BOLZANO. Brioches gratis in giunta? Quei tempi sono finiti. Arno Kompatscher ed Elmar Pichler Rolle, i due candidati alle primarie per il ruolo di capolista della Svp alle elezioni provinciali, non hanno dubbi. Nessuno dei due tuttavia si lancia in polemiche sulla decisione della giunta provinciale, di cui tra l’altro Pichler Rolle è componente, di non modificare la delibera oggetto di polemica: il consiglio provinciale giovedì ha bocciato la mozione della leghista Elena Artioli, che chiedeva di intervenire sulla delibera di metà marzo: resta la versione originaria in cui si consente di pagare con il capitolo di bilancio «spese di funzionamento» la pausa caffè delle sedute di giunta e i piccoli rinfreschi per gli ospiti delle giunte stesse.

Nel frattempo la giunta ha deciso di autotassarsi, ma il testo che permette il finanziamento pubblico di brioches e cappuccino è ancora in vigore. Arno Kompatscher spiega così la sua posizione: «Al di là dei formalismi, il principio da applicare è che gli assessori paghino di tasca proprio la pausa caffè, come fa ogni dipendente del settore pubblico e privato. Questa è la base da cui fare conseguire gli atti necessari. Altro discorso è l’accoglienza degli ospiti istituzionali».
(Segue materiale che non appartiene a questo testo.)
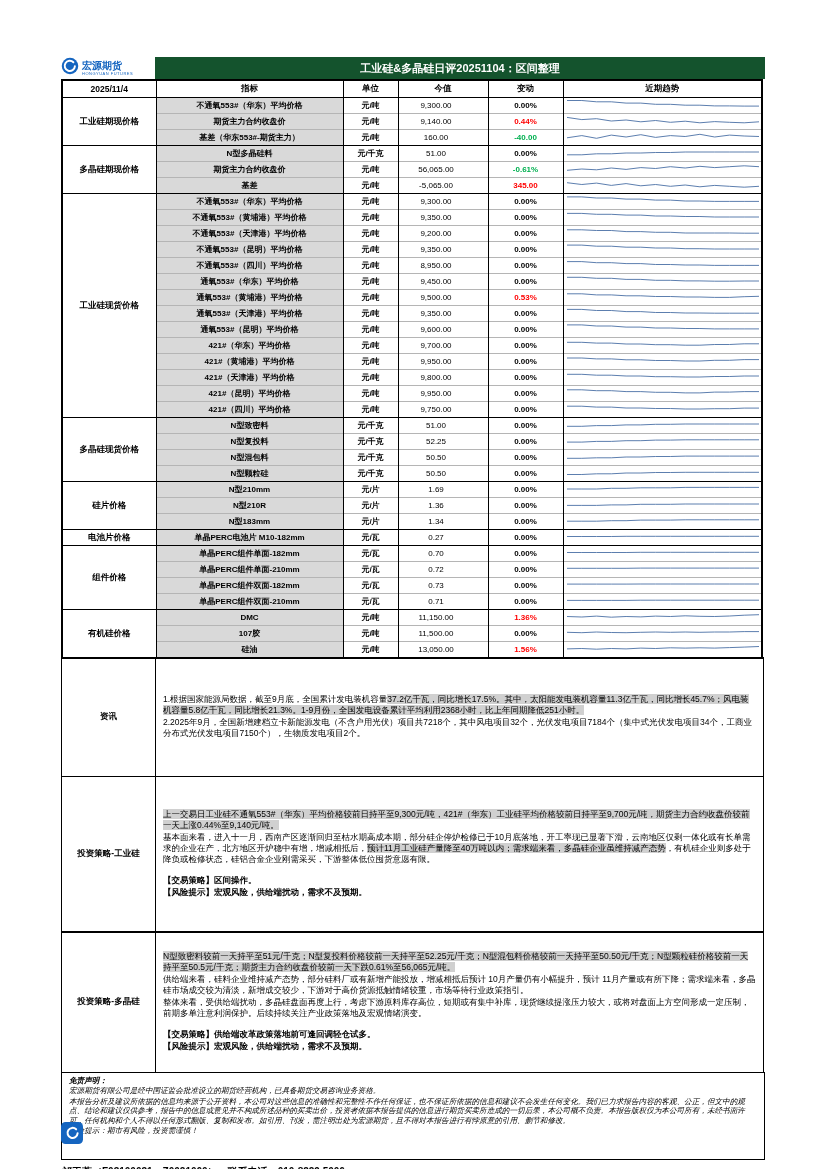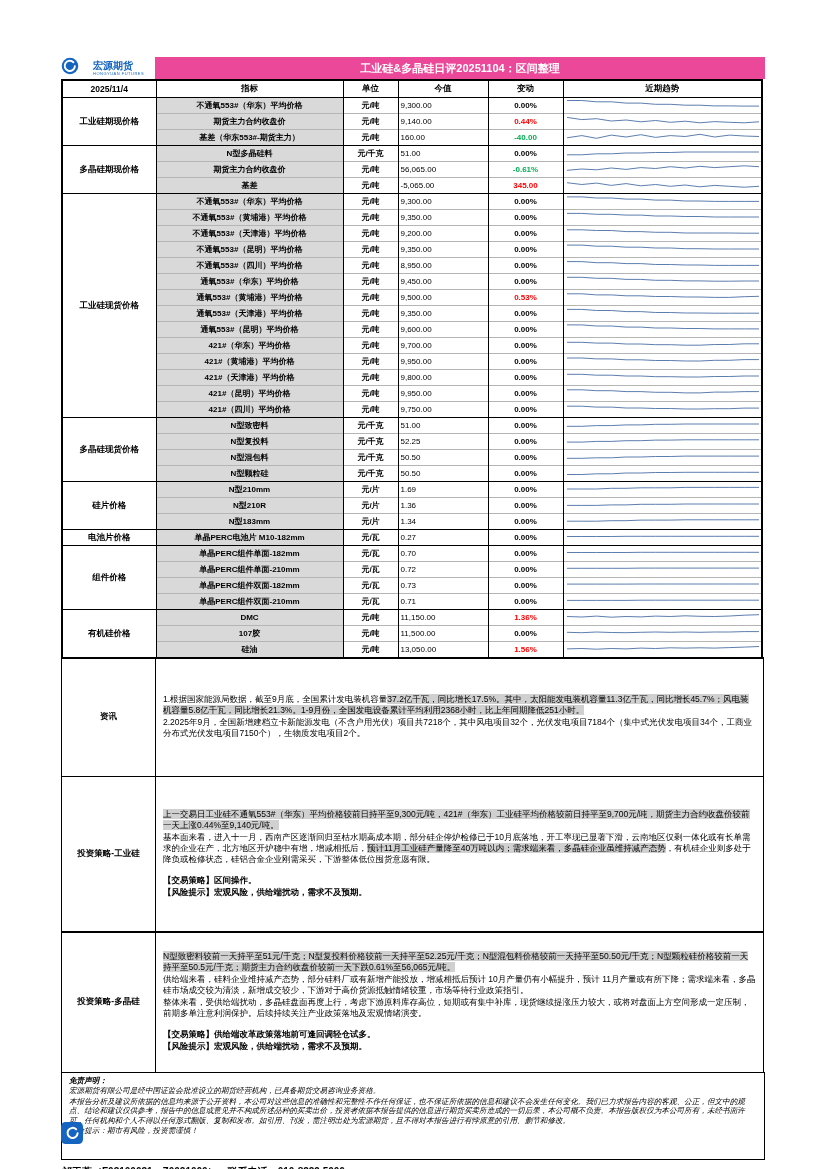"宏源期货" .logo { gap: 14px -> 3px }
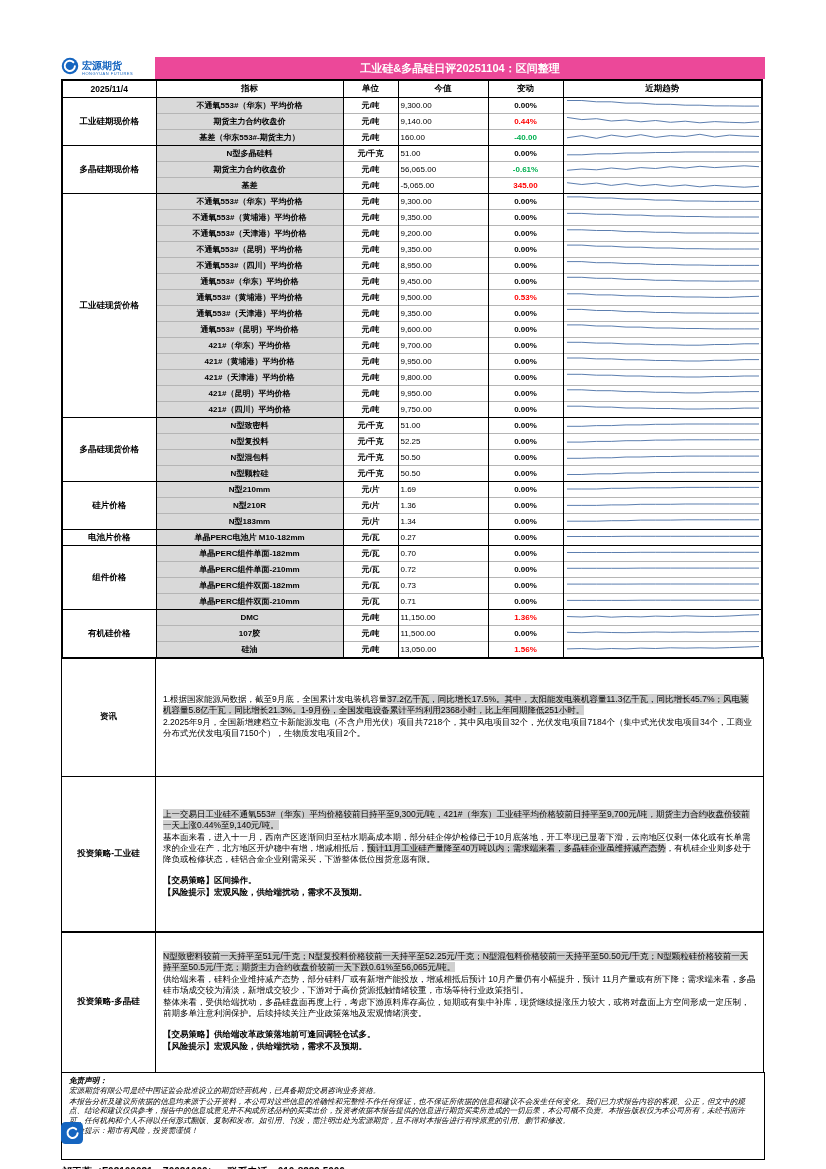"工业硅&多晶硅日评20251104：区间整理" div.title-bar { background: #ec4899 -> #14532d }
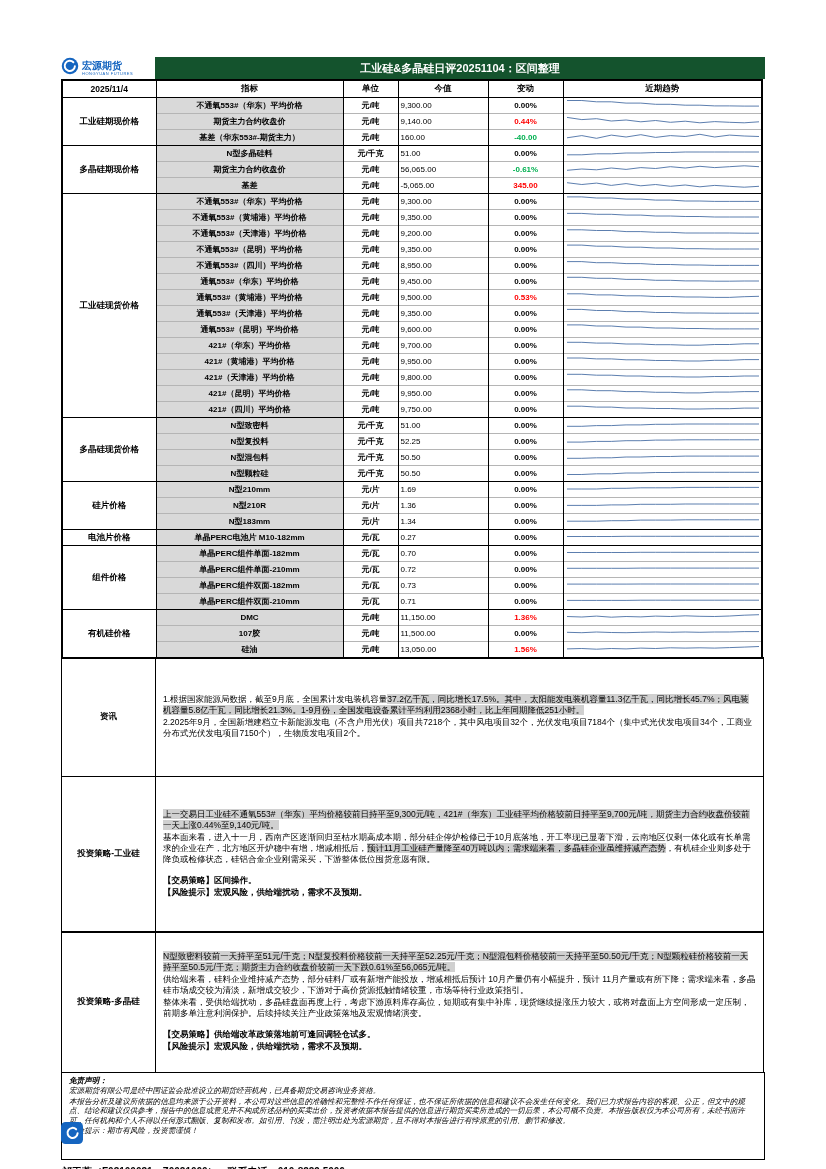"9,300.00" td.val { text-align: left -> center }
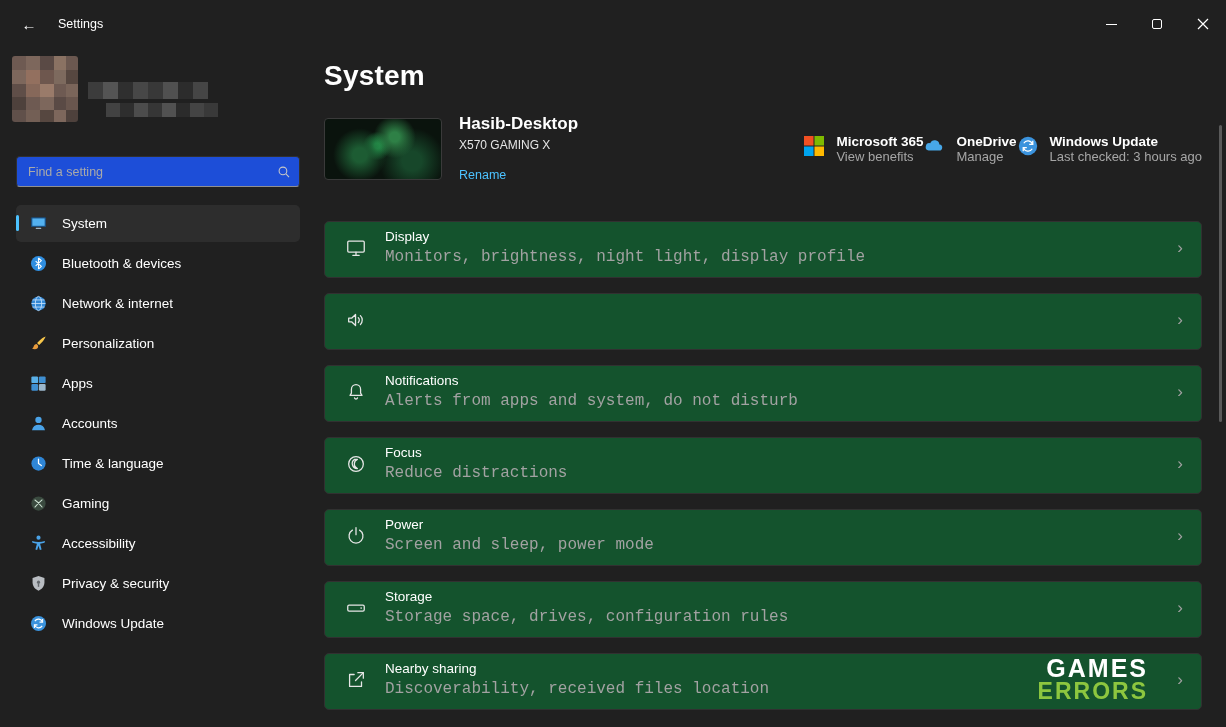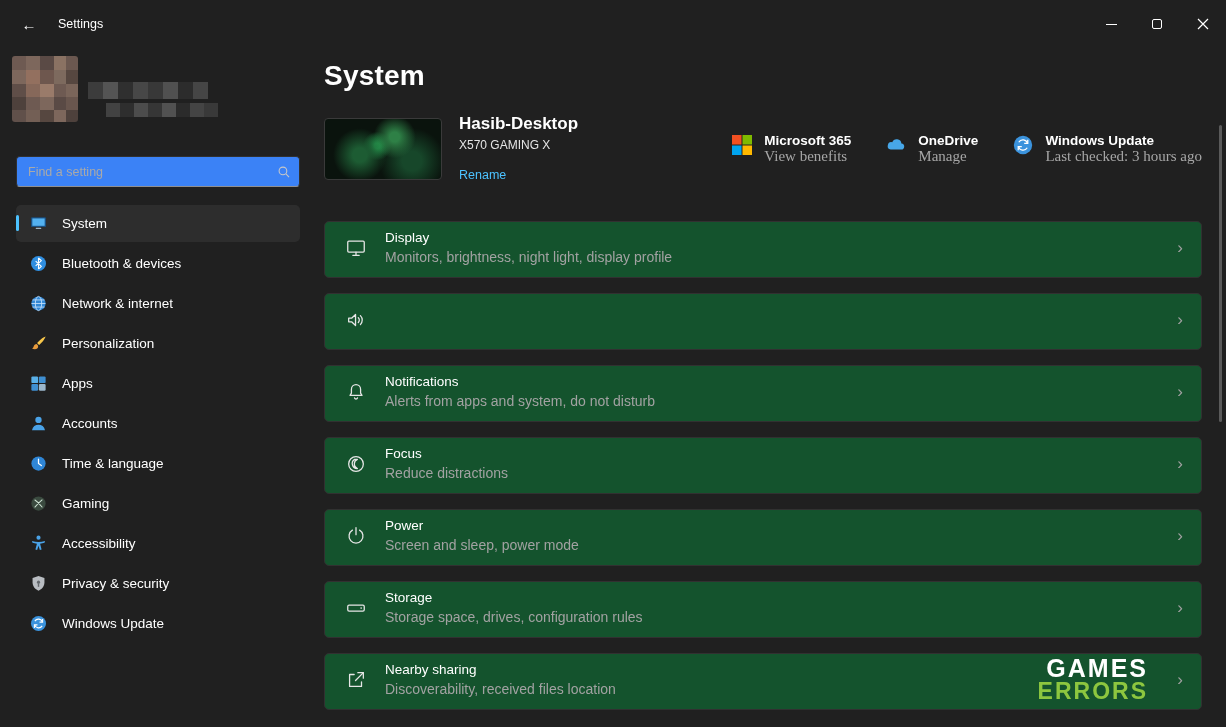"Microsoft 365" .quick-links { gap: 34px -> none }
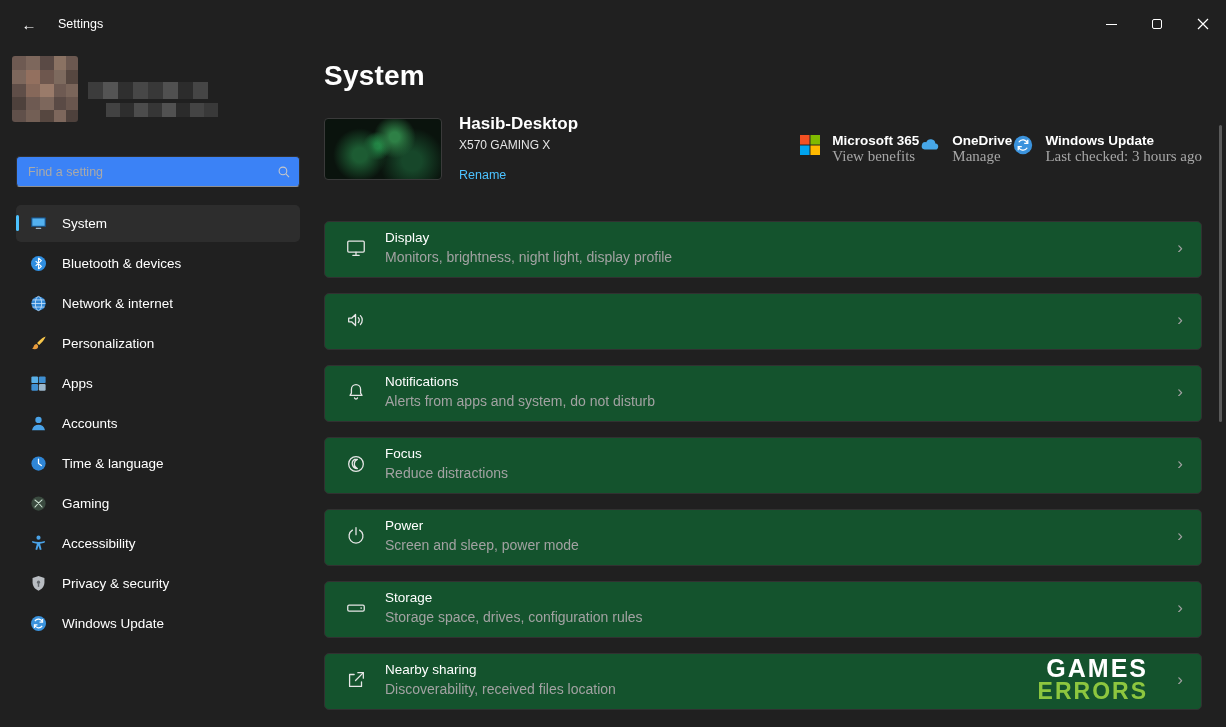"View benefits" .q-sub { font-family: Liberation Serif, serif -> none; font-size: 15px -> 13px }
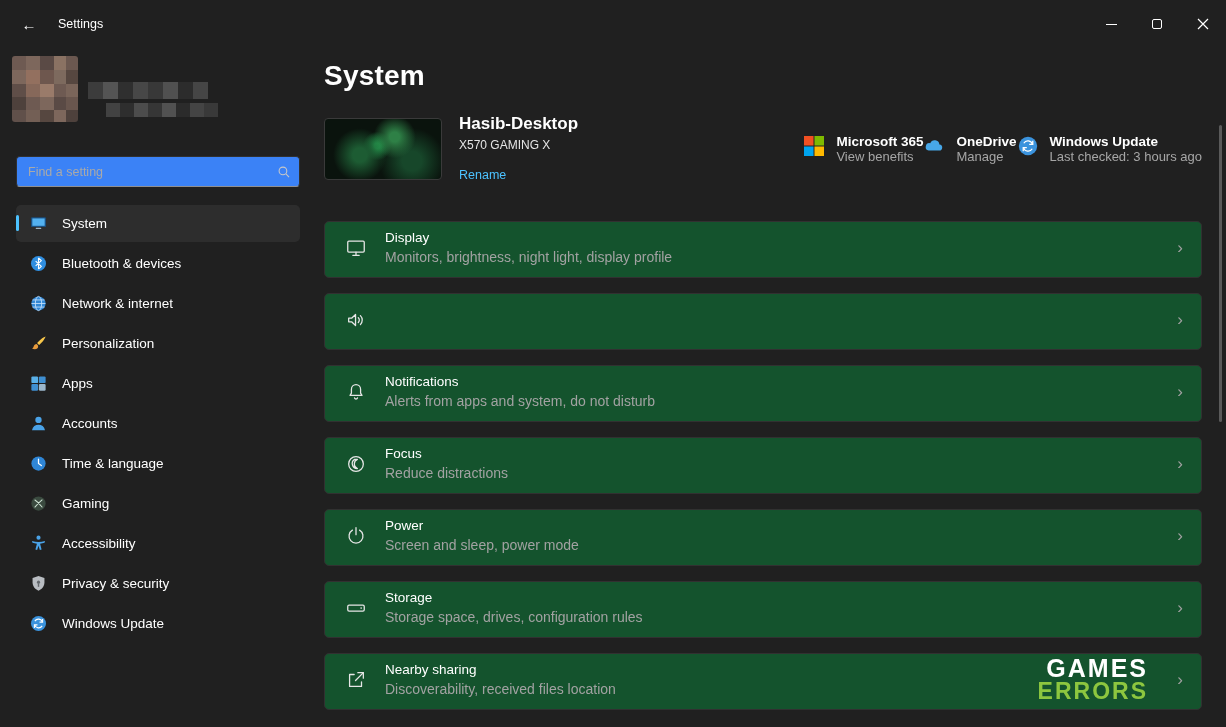"Find a setting" .searchbox { background: #3b82f6 -> #1d4ed8 }
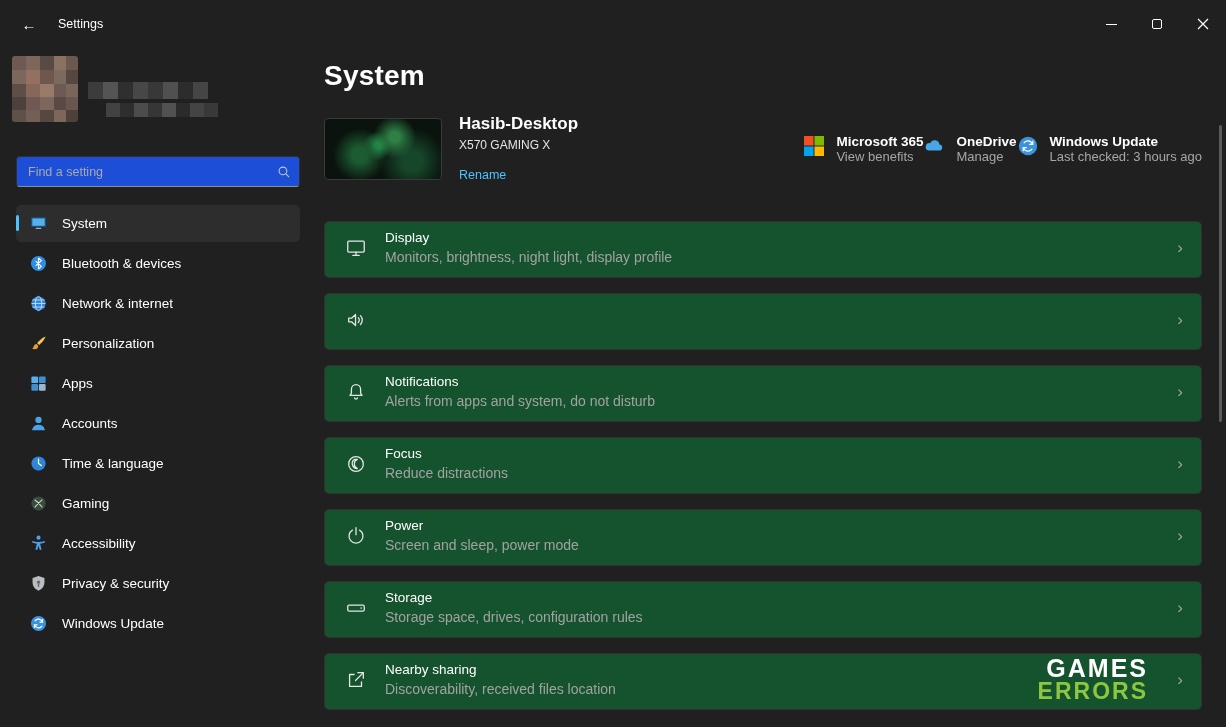"Monitors, brightness, night light," .row-sub { font-family: none -> Liberation Mono, monospace; font-size: 14px -> 16px }
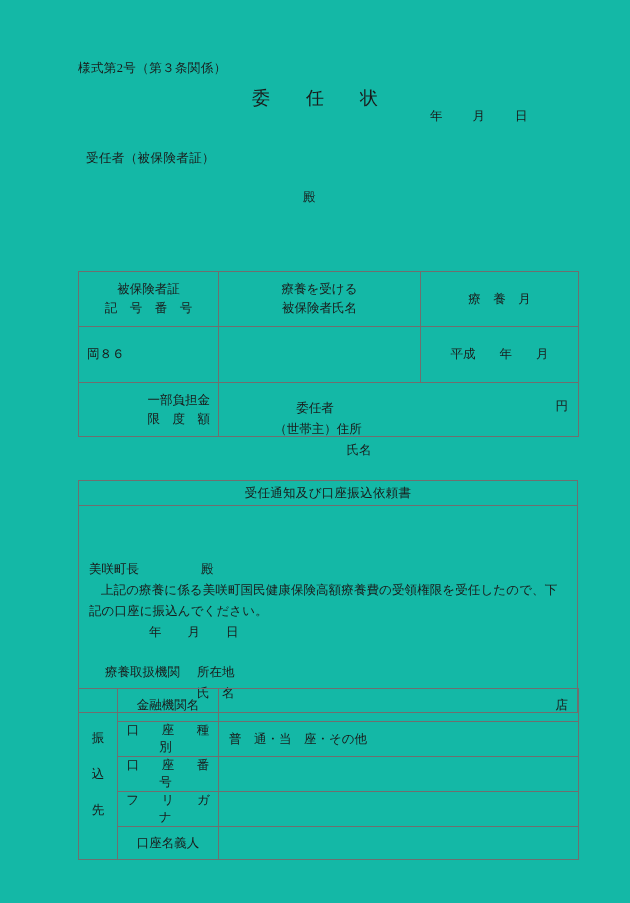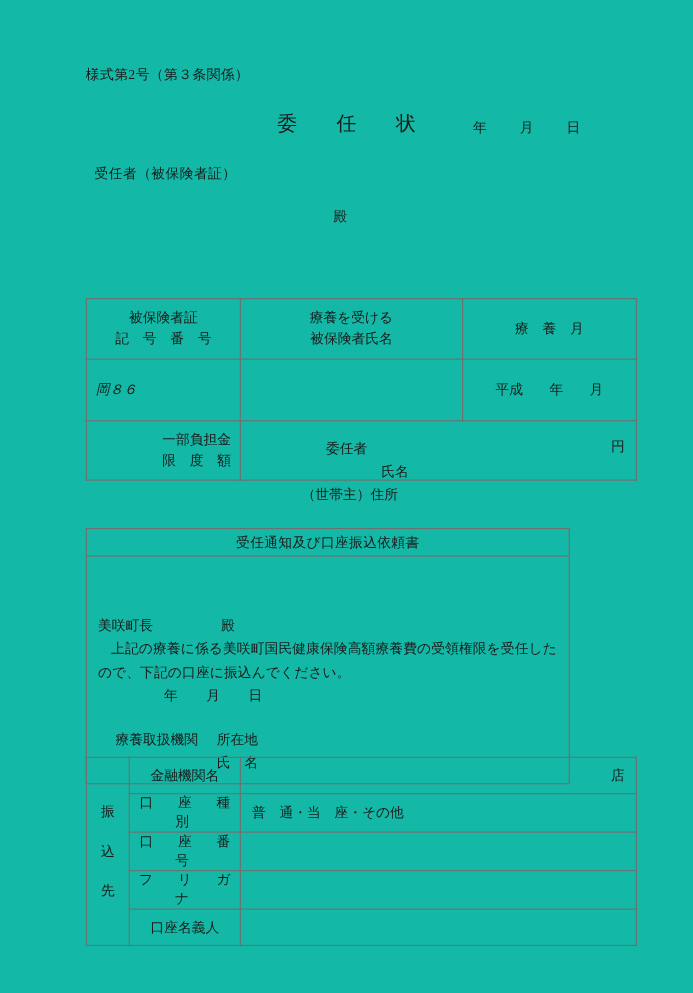"委 任 状" .doc-title { top: 100px -> 86px }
Secondo Pichler Rolle, è sufficiente l’impegno preso dagli assessori di proseguire con la colletta da 50 euro al mese: «È una prassi normale ed è giusto averla introdotta anche da noi. Ho appoggiato questa decisione, che è stata condivisa da diversi colleghi, a partire dal vicepresidente Richard Theiner. Per quanto mi riguarda, nulla di nuovo. Questa è stata la prassi negli oltre dieci anni che ho trascorso nella giunta comunale: la pausa caffè durante le sedute di giunta a Bolzano erano pagate a turno da uno dei colleghi». Pichler Rolle si rende conto che si sta parlando di pochi euro, capaci però di provocare rabbia nella popolazione: «Dobbiamo stare molto attenti su questo fronte. Il periodo è talmente difficile, che sui costi della politica, anche i più piccoli, siamo ridotti al bianco e nero, è sparita ogni sfumatura intermedia».

Anche per questo, Pichler Rolle offre una cronaca tutta all’insegna della sobrietà del suo nuovo ruolo di assessore: «Nel palazzo provinciale in cui lavoro abbiamo la solita macchinetta del caffè a pagamento. L’altro giorno avevo come ospiti alcuni dirigenti di Terna, cui ho servito il caffè da 30 centesimi nei bicchierini di plastica. Porcellane preziose qui non ne circolano».